The Heat have been most effective in this series with their smaller lineup in which Bosh is the center on the perimeter. And yet the Heat have still been able to generate offensive rebounds and second chances against the larger Pacers. "One of the most unique attacks that I've ever witnessed, when you count how many times there's five offensive players on the court and not one of them is inside the three‑point line," said Pacers coach Frank Vogel. "That doesn't mean they're going to say, 'We're not going to crash.' They're all crashing from the three‑point line. That's a unique challenge in terms of your box‑out assignments, where you don't know which of those five guys is coming. Are they coming from the corner? Are they coming from the top of the key? They're coming from everywhere."
Bosh's rebounding numbers aren't impressive (he's averaging just 3.3. per game in the Eastern finals), but Spoelstra says he and Battier rate highly in terms of box-outs and preventing their opponents from rebounding.
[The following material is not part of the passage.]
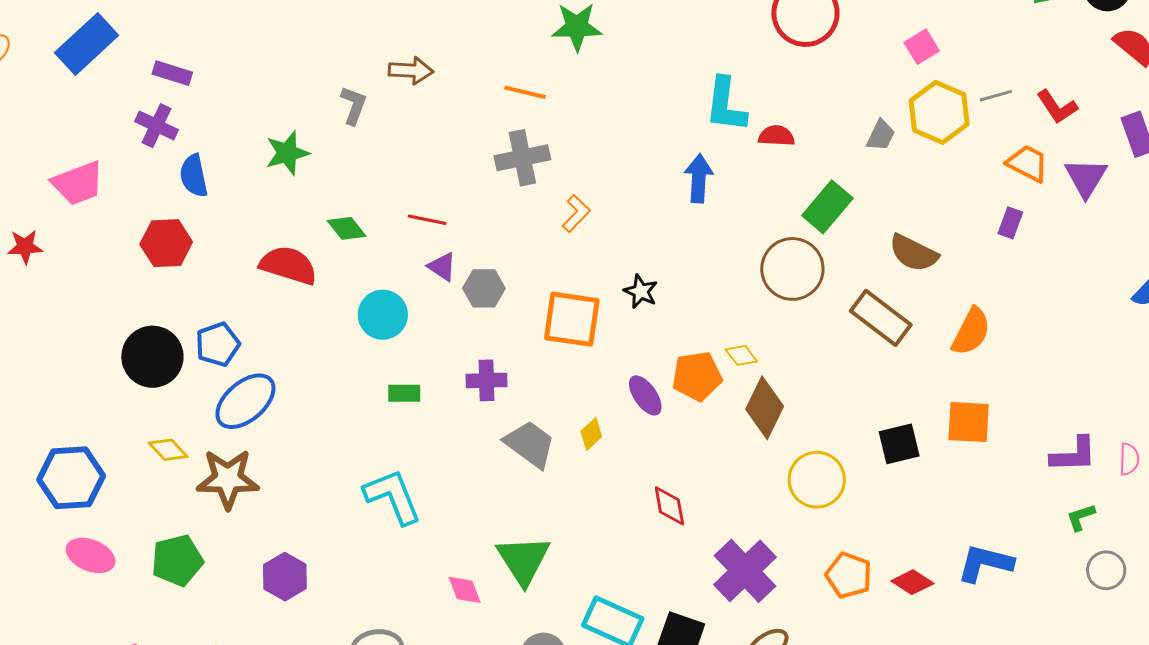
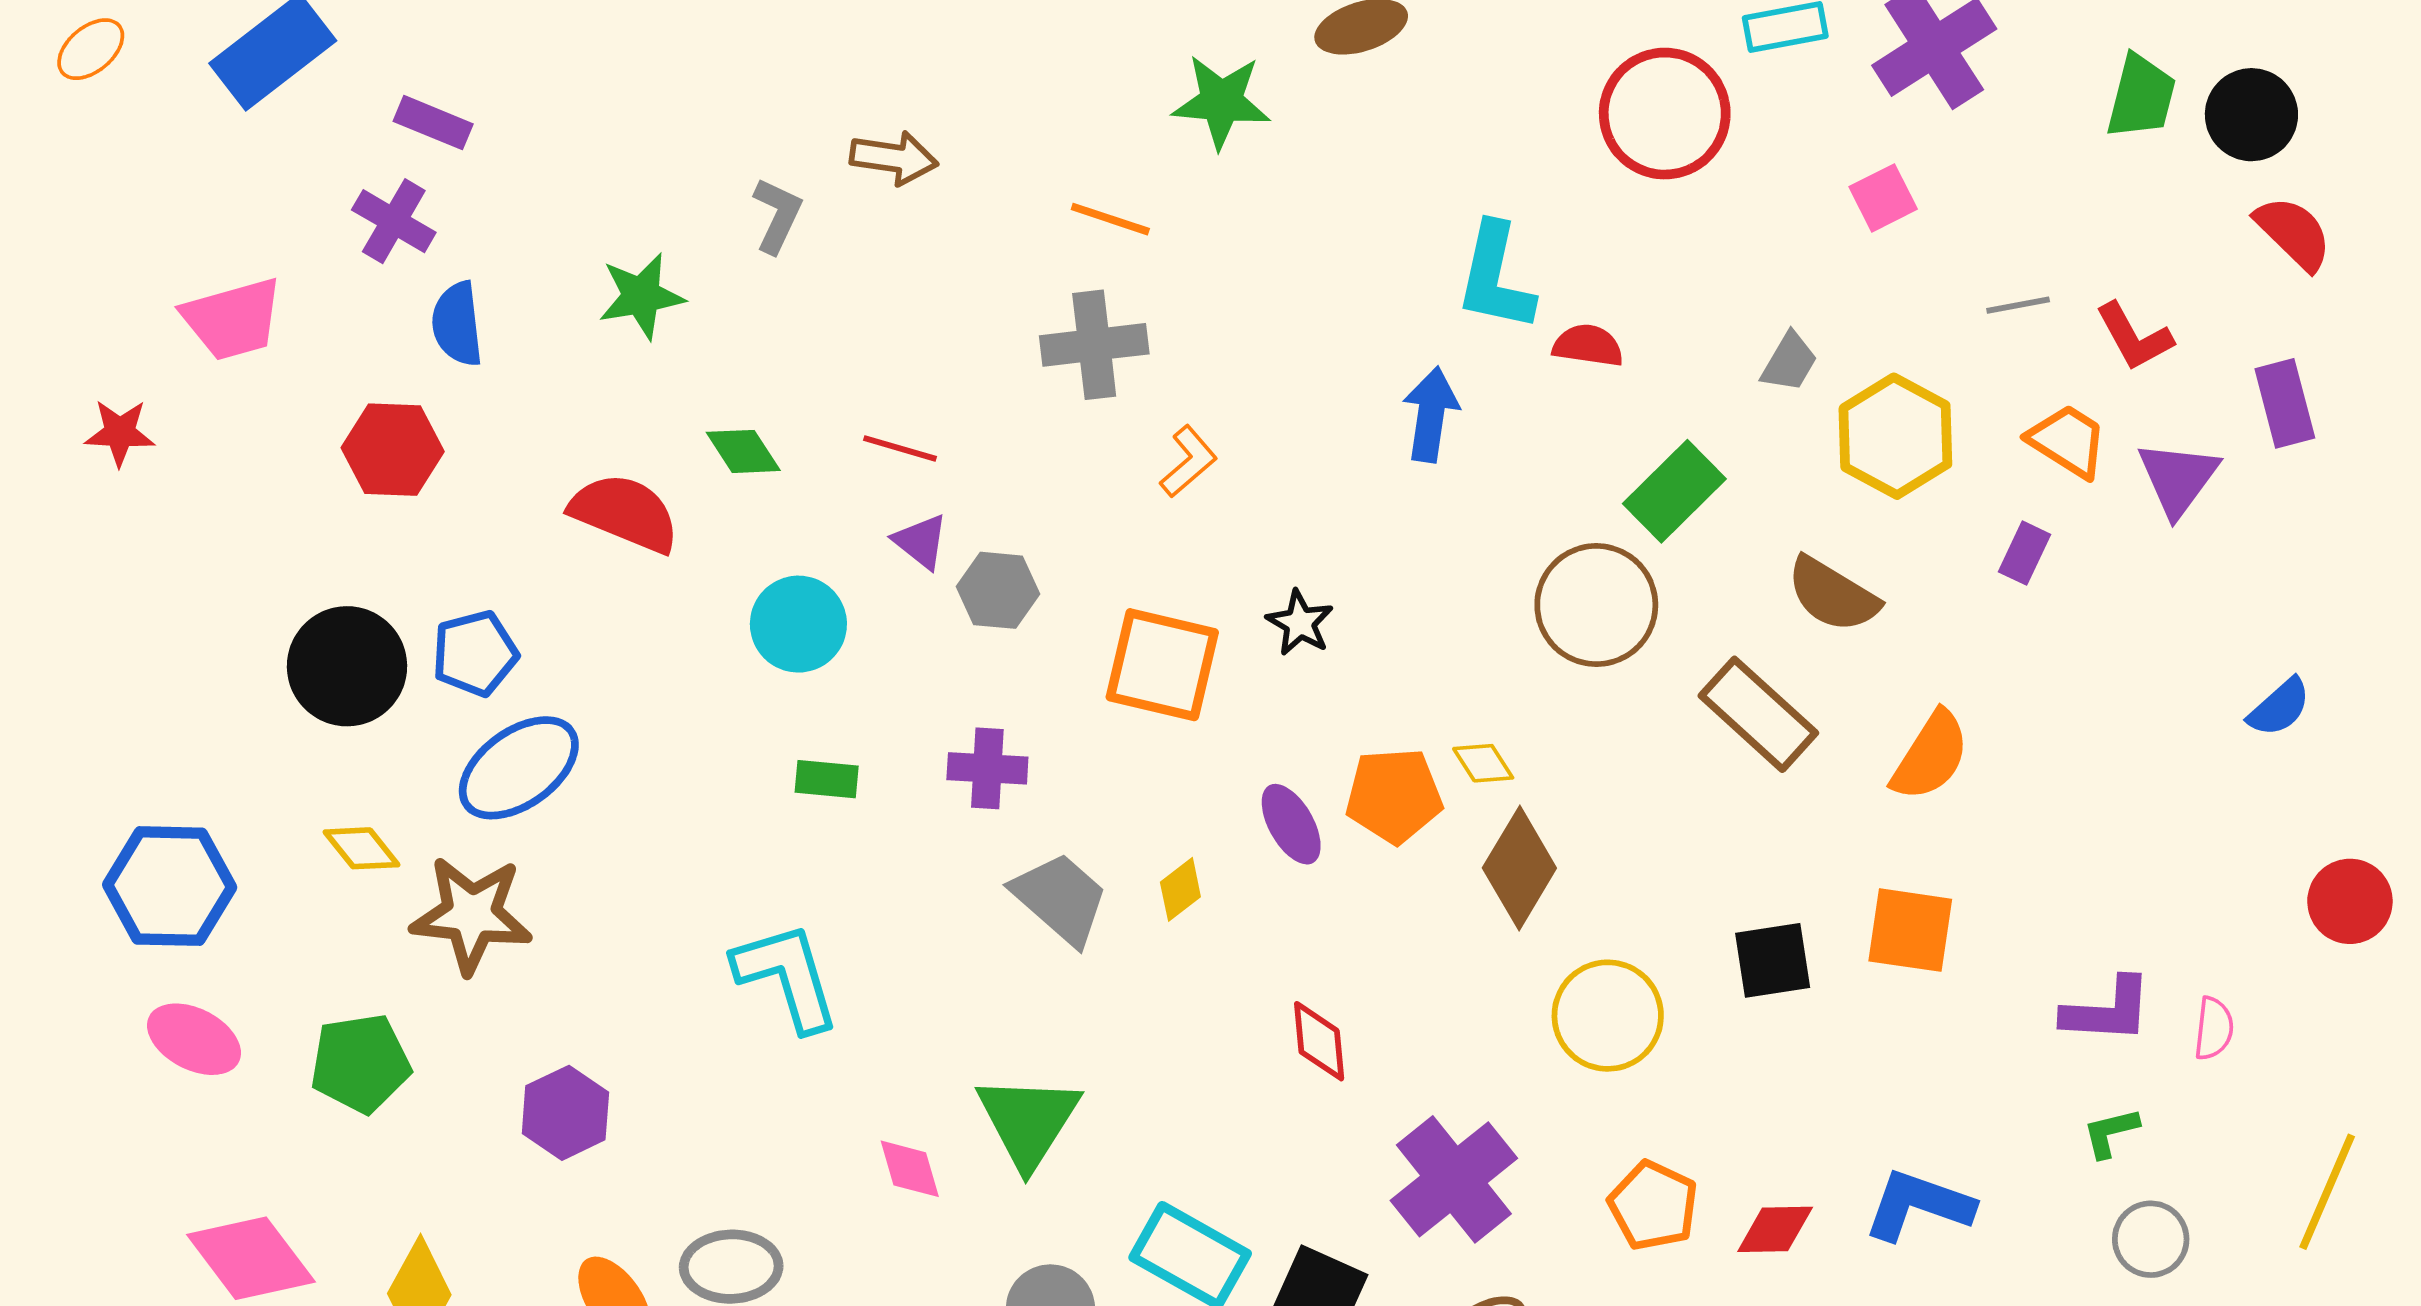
yellow hexagon: (939, 112) -> (1895, 436), moved
red diamond: (912, 582) -> (1775, 1229), turned -39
The importance of Bosh became obvious when he was injured in Game 1 of the conference semifinals against Indiana one year ago. "When Chris went out our first year [2010-11] for two weeks, that's when everybody realized how important he was for us," said Spoelstra. "And that's why last year, when he went out the first game of Indiana, our first initial reaction -- everybody, collectively -- was like, 'We're in trouble.' Because he had that much of an effect on our team."
It was no exaggeration. They survived the series against the Pacers, but they probably would not have beaten the Celtics if Bosh had not returned in time.
"Look, Chris has an ego. He does. You don't become a star in this league without an ego," said Spoelstra. "But he knows how to manage his ego and mold it into a team ego, and he understands that winning is the only thing that matters. He understands that conceptually as well as anybody I've ever been around, and he wants to be part of winning, and he'll do whatever it takes to win. If that's sacrificing and adapting his role, he's absolutely 100 percent for it, and that's very refreshing in this league."
James is unselfish with the ball. Wade stepped aside to surrender leadership to LeBron. Bosh took on a more nuanced role in order to bring out the best in Dwyane and LeBron. Ray Allen comes off the bench in support of Chris, Dwyane and LeBron, and Battier defends a variety of positions in order to liberate them, and on and on it goes.
It was a new way of playing for most of them. Bosh could not be sure their best efforts would be rewarded. Ask him when he believed he had turned the corner on his team-first perspective, and he will start laughing. "When we won last year," he will admit. "You never know."
In fact, he does know. He knows now.